Bien sûr, cette thèse peut échouer. L’hypothèse la plus fragile est que les électriciens soient réellement en phase d’achat active plutôt que dans l’attentisme — si les anticipations de taux se durcissent encore, avec un rendement à 2 ans flirtant avec les 4,2 % et des coûts de financement qui grimpent, le pipeline de nouvelles capacités pourrait ralentir. Un revirement politique majeur dans un ou deux grands marchés nucléaires pourrait également miner les projections de demande, poussant les électriciens à différer leurs engagements. Enfin, une reprise brutale du prix spot sans confirmation sur le marché contractuel suggérerait une bulle spéculative, ce qui viderait la thèse de toute substance.

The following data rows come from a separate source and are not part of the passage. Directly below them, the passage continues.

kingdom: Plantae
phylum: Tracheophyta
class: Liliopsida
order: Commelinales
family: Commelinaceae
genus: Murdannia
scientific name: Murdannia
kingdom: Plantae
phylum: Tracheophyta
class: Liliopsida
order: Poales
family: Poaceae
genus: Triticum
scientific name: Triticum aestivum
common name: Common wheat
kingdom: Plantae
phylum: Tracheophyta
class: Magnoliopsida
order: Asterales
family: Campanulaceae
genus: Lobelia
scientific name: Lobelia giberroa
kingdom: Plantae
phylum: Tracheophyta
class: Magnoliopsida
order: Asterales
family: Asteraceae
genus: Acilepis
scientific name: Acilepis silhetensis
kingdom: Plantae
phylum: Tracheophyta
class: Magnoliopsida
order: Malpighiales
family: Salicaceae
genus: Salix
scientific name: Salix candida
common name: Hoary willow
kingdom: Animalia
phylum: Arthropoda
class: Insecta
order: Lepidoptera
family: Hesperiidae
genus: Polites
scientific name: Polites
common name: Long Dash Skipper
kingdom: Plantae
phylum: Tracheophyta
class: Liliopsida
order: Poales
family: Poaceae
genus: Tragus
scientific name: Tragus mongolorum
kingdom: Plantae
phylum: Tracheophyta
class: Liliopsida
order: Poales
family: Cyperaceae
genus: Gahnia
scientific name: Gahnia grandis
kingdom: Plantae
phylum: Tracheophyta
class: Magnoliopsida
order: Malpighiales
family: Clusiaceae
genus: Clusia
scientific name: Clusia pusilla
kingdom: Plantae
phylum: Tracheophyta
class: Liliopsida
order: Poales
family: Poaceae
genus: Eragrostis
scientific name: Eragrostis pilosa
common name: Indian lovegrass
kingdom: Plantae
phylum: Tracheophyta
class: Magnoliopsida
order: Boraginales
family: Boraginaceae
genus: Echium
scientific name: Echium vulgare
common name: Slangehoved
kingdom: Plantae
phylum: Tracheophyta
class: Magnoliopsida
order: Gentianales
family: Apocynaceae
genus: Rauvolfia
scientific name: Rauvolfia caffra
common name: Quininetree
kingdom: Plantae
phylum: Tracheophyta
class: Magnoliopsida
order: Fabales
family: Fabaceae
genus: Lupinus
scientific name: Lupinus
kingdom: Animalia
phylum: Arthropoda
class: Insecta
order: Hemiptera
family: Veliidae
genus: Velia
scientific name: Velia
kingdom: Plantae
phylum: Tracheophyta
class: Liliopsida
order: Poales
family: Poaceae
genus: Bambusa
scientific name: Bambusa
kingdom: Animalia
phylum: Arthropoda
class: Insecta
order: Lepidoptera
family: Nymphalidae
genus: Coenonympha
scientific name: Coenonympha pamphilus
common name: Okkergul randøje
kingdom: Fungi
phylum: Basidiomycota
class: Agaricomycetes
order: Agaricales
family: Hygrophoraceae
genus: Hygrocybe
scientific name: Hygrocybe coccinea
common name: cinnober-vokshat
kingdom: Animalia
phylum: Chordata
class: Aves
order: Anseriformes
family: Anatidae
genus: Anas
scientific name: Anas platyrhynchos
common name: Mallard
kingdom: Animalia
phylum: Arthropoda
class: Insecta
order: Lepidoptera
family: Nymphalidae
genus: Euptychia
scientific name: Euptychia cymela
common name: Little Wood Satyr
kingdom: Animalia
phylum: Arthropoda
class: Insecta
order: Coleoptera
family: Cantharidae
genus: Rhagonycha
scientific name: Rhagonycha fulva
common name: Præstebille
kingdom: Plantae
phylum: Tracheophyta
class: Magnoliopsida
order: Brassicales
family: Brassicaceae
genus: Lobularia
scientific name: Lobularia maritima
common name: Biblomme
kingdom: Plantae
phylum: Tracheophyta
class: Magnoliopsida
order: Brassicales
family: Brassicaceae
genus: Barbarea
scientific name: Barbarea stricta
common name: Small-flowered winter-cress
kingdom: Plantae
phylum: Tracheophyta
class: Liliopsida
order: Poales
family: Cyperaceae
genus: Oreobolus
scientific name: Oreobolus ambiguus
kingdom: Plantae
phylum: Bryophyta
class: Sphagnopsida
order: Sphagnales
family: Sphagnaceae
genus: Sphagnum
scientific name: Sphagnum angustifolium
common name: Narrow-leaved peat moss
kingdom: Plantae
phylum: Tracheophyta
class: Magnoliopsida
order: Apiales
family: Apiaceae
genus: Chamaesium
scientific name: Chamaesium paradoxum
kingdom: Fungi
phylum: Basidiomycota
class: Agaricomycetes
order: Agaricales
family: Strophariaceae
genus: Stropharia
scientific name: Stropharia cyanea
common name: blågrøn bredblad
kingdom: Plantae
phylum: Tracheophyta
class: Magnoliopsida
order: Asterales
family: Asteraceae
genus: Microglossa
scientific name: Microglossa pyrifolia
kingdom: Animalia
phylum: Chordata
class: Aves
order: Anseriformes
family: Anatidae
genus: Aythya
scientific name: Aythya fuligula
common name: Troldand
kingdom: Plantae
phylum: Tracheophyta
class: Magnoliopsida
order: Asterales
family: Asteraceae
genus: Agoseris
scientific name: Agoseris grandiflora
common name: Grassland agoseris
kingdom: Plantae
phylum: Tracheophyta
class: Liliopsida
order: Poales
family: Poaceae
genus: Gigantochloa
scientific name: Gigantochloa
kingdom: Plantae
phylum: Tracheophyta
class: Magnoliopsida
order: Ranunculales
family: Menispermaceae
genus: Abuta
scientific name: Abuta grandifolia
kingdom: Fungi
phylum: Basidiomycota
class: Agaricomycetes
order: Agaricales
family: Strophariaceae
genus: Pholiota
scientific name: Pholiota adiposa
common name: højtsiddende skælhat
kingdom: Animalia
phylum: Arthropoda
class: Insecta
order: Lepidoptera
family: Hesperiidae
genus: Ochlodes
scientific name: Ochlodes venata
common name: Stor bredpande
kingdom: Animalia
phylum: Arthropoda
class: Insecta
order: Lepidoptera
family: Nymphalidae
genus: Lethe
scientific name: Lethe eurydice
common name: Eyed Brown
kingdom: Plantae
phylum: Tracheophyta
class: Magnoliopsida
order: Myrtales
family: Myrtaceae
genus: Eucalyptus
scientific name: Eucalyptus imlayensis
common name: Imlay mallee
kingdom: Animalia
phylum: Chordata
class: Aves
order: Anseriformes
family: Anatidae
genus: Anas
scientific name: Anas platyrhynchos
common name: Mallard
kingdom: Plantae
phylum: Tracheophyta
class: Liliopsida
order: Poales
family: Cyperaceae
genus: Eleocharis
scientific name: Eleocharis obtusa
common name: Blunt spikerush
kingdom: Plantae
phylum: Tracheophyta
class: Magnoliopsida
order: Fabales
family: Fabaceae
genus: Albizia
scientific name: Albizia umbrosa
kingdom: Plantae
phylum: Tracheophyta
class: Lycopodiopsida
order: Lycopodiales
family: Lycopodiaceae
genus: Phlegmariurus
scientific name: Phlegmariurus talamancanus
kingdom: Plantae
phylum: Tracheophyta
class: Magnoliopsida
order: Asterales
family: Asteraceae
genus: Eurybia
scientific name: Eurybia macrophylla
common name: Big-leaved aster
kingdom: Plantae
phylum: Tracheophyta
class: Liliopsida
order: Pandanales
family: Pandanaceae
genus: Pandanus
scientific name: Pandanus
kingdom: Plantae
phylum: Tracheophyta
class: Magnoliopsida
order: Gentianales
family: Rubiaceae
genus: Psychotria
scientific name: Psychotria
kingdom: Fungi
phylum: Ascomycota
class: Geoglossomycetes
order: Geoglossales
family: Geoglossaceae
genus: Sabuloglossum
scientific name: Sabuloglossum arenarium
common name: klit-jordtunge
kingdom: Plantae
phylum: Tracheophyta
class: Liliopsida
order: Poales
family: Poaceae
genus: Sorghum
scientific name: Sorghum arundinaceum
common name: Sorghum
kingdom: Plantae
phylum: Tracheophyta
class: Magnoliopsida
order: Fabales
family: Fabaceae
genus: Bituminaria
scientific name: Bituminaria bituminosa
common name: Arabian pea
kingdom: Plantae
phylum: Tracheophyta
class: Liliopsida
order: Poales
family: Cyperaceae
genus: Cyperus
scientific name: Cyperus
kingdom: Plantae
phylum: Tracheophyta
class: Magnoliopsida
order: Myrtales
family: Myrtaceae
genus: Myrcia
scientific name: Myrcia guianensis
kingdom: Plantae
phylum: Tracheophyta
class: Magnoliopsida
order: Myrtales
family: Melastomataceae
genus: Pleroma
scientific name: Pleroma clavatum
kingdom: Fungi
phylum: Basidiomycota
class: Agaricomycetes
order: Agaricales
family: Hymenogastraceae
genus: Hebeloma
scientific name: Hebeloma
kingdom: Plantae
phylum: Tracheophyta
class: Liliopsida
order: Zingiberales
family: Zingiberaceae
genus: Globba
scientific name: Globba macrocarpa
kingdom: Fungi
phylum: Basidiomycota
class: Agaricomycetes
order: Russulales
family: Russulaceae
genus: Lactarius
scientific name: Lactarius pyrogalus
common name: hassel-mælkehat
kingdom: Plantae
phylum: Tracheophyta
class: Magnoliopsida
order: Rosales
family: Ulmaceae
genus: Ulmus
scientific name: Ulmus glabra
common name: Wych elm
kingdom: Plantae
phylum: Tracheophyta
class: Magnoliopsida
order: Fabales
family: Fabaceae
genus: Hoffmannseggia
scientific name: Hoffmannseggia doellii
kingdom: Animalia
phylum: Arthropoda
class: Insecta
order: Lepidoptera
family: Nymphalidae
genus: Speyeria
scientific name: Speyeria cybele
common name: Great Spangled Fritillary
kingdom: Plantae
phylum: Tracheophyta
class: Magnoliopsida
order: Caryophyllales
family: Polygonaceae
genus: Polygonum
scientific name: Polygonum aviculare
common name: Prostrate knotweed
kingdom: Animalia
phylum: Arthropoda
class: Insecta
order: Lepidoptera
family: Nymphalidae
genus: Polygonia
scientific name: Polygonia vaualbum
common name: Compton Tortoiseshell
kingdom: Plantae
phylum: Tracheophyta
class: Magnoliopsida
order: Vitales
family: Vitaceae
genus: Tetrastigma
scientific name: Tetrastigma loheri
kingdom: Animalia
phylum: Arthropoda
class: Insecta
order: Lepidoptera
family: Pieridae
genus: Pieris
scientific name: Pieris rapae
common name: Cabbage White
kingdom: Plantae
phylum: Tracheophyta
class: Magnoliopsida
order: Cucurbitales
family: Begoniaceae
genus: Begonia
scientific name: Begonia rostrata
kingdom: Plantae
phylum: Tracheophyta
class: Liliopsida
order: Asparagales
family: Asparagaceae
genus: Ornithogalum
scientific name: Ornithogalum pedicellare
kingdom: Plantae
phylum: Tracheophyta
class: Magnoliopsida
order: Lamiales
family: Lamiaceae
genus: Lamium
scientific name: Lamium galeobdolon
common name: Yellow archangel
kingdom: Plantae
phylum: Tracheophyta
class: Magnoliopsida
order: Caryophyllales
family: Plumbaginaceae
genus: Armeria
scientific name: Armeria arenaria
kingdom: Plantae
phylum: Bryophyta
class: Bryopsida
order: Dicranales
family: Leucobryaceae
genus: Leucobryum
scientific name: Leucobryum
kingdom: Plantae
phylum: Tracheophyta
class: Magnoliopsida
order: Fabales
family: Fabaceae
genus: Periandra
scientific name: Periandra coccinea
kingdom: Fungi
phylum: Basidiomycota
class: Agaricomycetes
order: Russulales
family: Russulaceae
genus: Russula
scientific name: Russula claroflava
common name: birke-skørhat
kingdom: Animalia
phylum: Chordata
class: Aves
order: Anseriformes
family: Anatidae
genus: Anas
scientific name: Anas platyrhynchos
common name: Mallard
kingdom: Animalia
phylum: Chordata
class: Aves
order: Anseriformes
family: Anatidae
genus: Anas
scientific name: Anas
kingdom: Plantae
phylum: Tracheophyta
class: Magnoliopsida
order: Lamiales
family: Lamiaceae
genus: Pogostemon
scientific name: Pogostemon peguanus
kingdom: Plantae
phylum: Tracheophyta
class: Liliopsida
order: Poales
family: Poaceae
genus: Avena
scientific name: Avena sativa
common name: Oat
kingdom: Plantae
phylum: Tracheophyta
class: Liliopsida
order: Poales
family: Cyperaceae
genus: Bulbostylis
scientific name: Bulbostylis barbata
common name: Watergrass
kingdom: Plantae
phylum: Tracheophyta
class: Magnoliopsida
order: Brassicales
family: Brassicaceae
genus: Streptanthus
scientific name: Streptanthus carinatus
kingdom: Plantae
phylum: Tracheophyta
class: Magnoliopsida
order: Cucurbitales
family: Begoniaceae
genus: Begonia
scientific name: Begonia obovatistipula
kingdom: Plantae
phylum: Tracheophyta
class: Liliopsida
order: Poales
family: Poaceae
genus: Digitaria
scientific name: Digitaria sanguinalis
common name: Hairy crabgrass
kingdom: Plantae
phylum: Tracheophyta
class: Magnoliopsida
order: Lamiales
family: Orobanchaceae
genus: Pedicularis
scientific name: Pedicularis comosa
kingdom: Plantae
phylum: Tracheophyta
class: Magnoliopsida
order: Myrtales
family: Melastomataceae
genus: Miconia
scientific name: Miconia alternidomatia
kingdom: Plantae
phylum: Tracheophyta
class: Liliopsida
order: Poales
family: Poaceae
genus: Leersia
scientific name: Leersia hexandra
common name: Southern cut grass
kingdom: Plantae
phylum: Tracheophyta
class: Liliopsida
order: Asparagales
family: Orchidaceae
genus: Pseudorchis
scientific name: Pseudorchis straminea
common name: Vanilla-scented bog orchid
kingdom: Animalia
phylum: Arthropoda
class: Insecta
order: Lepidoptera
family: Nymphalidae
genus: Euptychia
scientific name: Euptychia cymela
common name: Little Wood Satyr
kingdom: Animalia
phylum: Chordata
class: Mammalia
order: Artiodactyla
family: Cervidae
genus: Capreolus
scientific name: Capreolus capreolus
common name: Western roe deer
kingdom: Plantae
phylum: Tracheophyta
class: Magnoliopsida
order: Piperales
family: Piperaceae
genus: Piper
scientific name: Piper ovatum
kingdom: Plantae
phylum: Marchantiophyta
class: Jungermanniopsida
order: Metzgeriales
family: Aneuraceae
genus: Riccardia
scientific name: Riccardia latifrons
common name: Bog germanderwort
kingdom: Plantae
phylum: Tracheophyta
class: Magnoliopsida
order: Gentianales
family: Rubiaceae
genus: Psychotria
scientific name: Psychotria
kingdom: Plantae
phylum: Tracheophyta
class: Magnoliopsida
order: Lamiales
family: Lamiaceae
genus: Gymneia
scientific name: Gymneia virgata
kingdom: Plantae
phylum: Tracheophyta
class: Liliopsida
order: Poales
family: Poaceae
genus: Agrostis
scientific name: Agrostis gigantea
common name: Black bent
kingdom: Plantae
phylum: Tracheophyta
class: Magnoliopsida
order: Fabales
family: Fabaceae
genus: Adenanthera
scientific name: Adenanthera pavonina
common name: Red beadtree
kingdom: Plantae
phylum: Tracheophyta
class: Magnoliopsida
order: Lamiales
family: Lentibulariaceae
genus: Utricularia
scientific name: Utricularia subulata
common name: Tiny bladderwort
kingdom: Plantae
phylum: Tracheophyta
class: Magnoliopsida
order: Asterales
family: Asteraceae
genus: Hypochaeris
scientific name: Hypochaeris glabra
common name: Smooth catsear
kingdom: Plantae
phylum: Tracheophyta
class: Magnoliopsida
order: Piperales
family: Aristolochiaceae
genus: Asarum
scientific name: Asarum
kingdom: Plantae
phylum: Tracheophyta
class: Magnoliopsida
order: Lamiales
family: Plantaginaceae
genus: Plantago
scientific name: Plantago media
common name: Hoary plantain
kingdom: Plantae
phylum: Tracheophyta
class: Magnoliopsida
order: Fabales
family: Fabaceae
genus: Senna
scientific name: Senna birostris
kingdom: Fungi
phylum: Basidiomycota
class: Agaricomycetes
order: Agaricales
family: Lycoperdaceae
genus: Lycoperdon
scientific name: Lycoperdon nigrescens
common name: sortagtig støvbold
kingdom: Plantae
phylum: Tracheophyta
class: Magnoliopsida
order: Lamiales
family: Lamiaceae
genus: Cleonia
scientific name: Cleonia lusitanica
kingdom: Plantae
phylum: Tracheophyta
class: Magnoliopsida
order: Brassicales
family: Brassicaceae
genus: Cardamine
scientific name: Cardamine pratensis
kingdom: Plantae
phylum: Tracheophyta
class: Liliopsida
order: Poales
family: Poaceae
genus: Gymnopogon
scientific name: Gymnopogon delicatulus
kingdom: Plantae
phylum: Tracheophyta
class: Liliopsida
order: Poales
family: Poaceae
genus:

Le contexte du Nasdaq : la clôture à 21 879,2 le 4 avril reflète un marché qui digère l’incertitude sur les taux et se dégage des actifs risqués. L’uranium, via un ETF adossé à une matière première physique, est entraîné dans ce mouvement par des investisseurs qui vendent tout ce qui présente de la volatilité. C’est probablement une erreur de jugement pour l’uranium spécifiquement, mais cela explique l’action des prix sans que le récit de fond sur la demande ne change.
L’uranium occupe une place singulière dans le paysage énergétique : il bénéficie des vents porteurs politiques des renouvelables, de la fiabilité de la charge de base du gaz naturel, et des tensions sur les chaînes d’approvisionnement des métaux critiques. Aucune de ces trois catégories ne se porte bien en Bourse en ce moment. L’uranium absorbe la baisse des trois simultanément, ce qui signifie soit que la vente est exagérée, soit que les récits sont moins solides qu’ils n’en ont l’air. Probablement un peu des deux.
Le graphique de janvier à mars 2026 — 48,6 $, 52,8 $, 48,9 $ — ressemble à du bruit. Peut-être l’est-il. Les contrats signés en ce moment dans des bureaux sans tickers boursiers auront bien plus d’impact sur le prix de l’uranium en 2028 que tout ce qui a pu arriver durant ces trois mois. Le marché spot n’est que l’ombre ; la fenêtre de passation des contrats est l’objet lui-même. La volatilité des marchés actions est déjà intégrée dans les cours ; le basculement structurel des contrats d’approvisionnement nucléaire, lui, ne l’est pas encore.
Le marché des matières premières le plus capitalistique et le plus long en termes de délais au monde ne fixe pas ses prix à l’instinct ou sur les humeurs trimestrielles — même si votre écran vous dit le contraire.